- [WHAT IS EXPECTED]:
In the text on Ecuador's Academy Award submissions, reproduce word for word the passage from "Ecuador has submitted" to "have been nominated.".

- [SOURCE EXTRACT]:

Highlights
- Debut: 2000
- Submissions: 14
- Nominations: none
- Oscar winners: none

= List of Ecuadorian submissions for the Academy Award for Best International Feature Film =

Ecuador has submitted films for the Academy Award for Best International Feature Film (Note: The category was previously named the Academy Award for Best Foreign Language Film, but this was changed to the Academy Award for Best International Feature Film in April 2019, after the Academy deemed the word "Foreign" to be outdated.) on an irregular basis since 2000. The award is handed out annually by the United States Academy of Motion Picture Arts and Sciences to a feature-length motion picture produced outside the United States that contains primarily non-English dialogue.

As of 2026, fourteen Ecuadorian films have been submitted, but none of them have been nominated.

- [DATASET]:
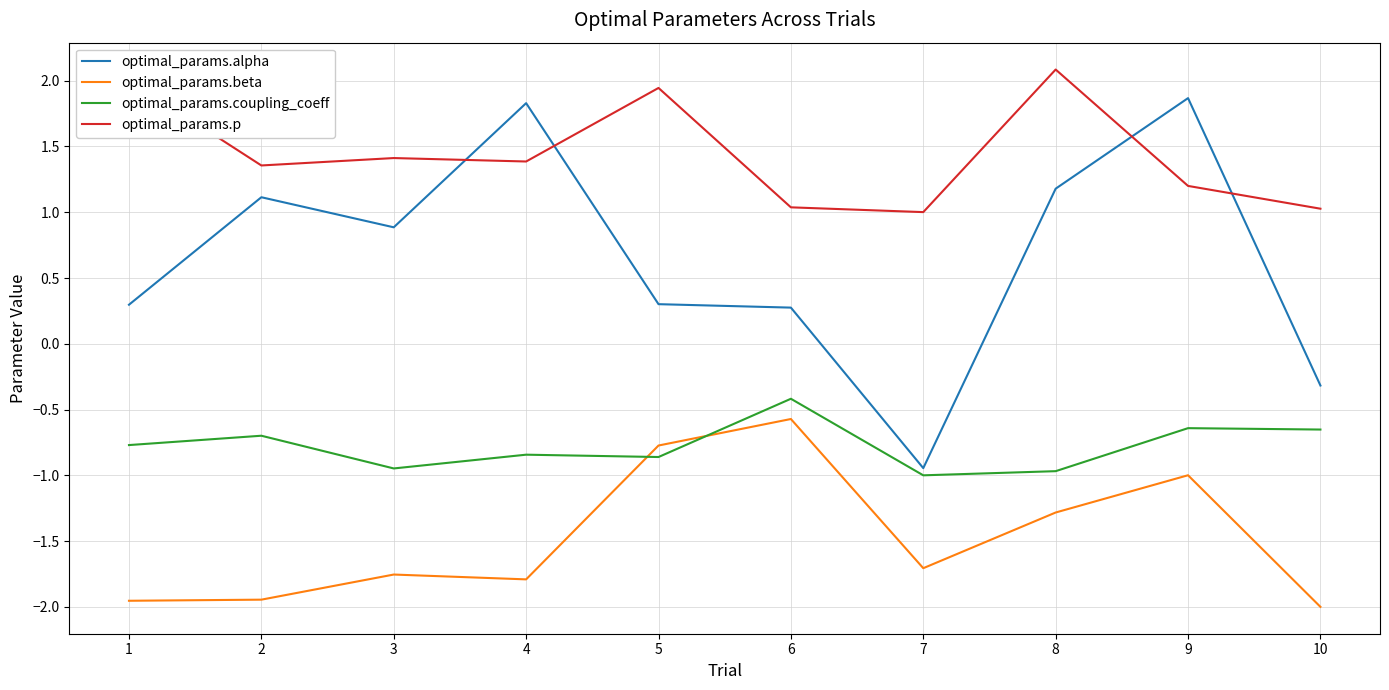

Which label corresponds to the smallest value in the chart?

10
--
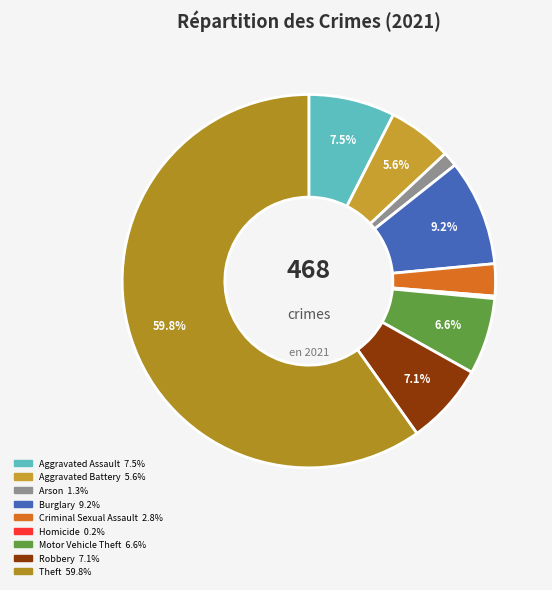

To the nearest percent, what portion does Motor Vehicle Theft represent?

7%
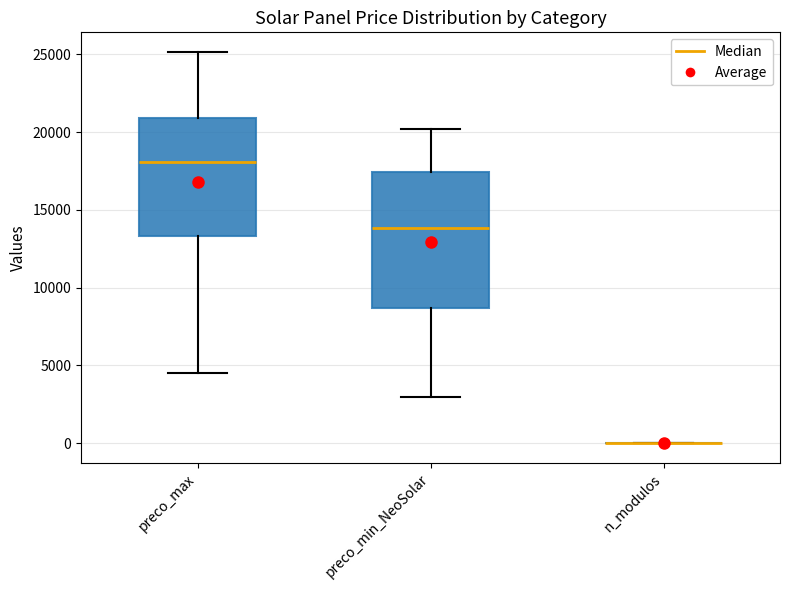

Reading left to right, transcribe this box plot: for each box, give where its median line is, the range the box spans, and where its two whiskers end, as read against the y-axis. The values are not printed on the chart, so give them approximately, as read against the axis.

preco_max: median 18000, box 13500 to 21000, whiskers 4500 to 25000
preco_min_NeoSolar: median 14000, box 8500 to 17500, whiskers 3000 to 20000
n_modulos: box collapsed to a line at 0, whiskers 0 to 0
* * *
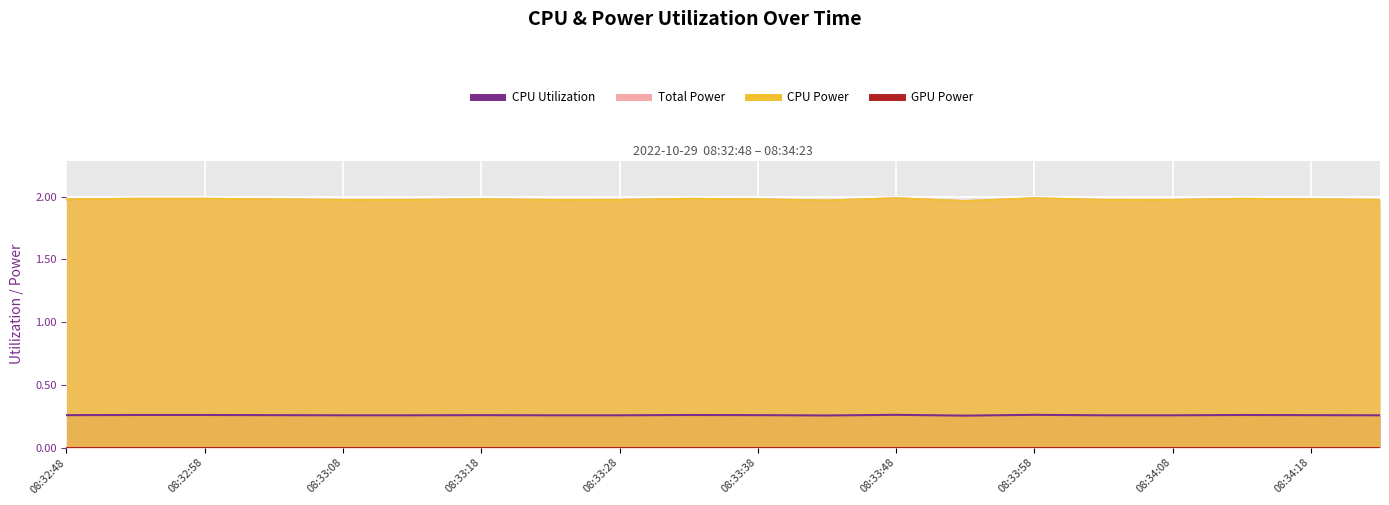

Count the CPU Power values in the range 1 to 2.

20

- [ANSWER TO THE EXERCISE]:
Ecuador has submitted films for the Academy Award for Best International Feature Film (Note: The category was previously named the Academy Award for Best Foreign Language Film, but this was changed to the Academy Award for Best International Feature Film in April 2019, after the Academy deemed the word "Foreign" to be outdated.) on an irregular basis since 2000. The award is handed out annually by the United States Academy of Motion Picture Arts and Sciences to a feature-length motion picture produced outside the United States that contains primarily non-English dialogue.

As of 2026, fourteen Ecuadorian films have been submitted, but none of them have been nominated.